# Paneled Cathedral Type Pickle Jar I/P



## stinger haut (Oct 22, 2006)

Hello again,
 This one of my favorite big paneled cathedral type pickle jars. It was sold to me as a teal, but it really is a good strong aqua. Its embossed Wm. Underwood & Co on the bottom. Big bubbles through out with tons of small ones and hammered with whittle.
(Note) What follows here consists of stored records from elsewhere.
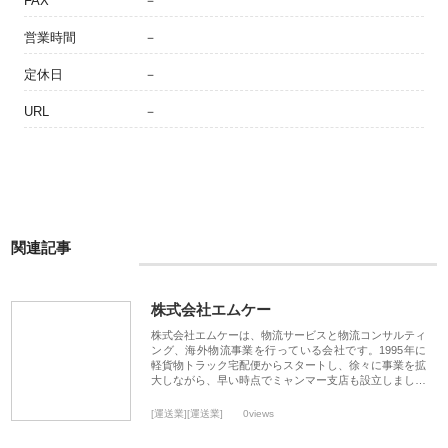
FAX
－
営業時間
－
定休日
－
URL
－
関連記事
株式会社エムケー
株式会社エムケーは、物流サービスと物流コンサルティ
ング、海外物流事業を行っている会社です。1995年に
軽貨物トラック宅配便からスタートし、徐々に事業を拡
大しながら、早い時点でミャンマー支店も設立しまし…
[運送業][運送業]
0views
A very thin applied string lip and it still has most of its iron.
 I've added some pictures of the embossing on the next two posts.
 Stinger


----------



## stinger haut (Oct 22, 2006)

Here is a picture of one side of the embossing.
 Stinger


----------



## stinger haut (Oct 22, 2006)

Here is the other side of the embossing.
 Stinger


----------



## annie44 (Oct 22, 2006)

A beautiful bottle and a fantastic photo - it really shows the whittle and the air bubbles perfectly!  I don't have a cathedral type pickle, but I find them very impressive.


----------



## cb76er (Oct 22, 2006)

that is a verry nice and crude bottle!


----------



## Tony14 (Oct 22, 2006)

Great bottle! how about a pic of the base?


----------



## stinger haut (Oct 22, 2006)

Hi Tony14,
 Here is a picture of the base.
 Thank you for your comments.
 Stinger


----------



## stinger haut (Oct 22, 2006)

Hi Annie44,
 Thank you for your input and nice comments about my prized Underwood paneled pickle.
 Stinger


----------



## stinger haut (Oct 22, 2006)

Hi cb76er,
 Glad you enjoyed my prized pickle. Thank you for your comments.
 Stinger


----------



## swizzle (Oct 22, 2006)

O.K. I'm new to learning pontils. I'm guessing iron pontil? Swizzle


----------



## stinger haut (Oct 22, 2006)

Swizzle, 
 Give that man a cigar because your right about the pontil being an iron one. 
 Another thing about iron pontils, there many different types of them.
 I mainly collect pontiled sodas and mineral waters and most of them were made during the iron pontil era.
 However, being a local, I am always looking for any Hawaiian hutches and any Hilo, Hawaii bottles.
 Stinger


----------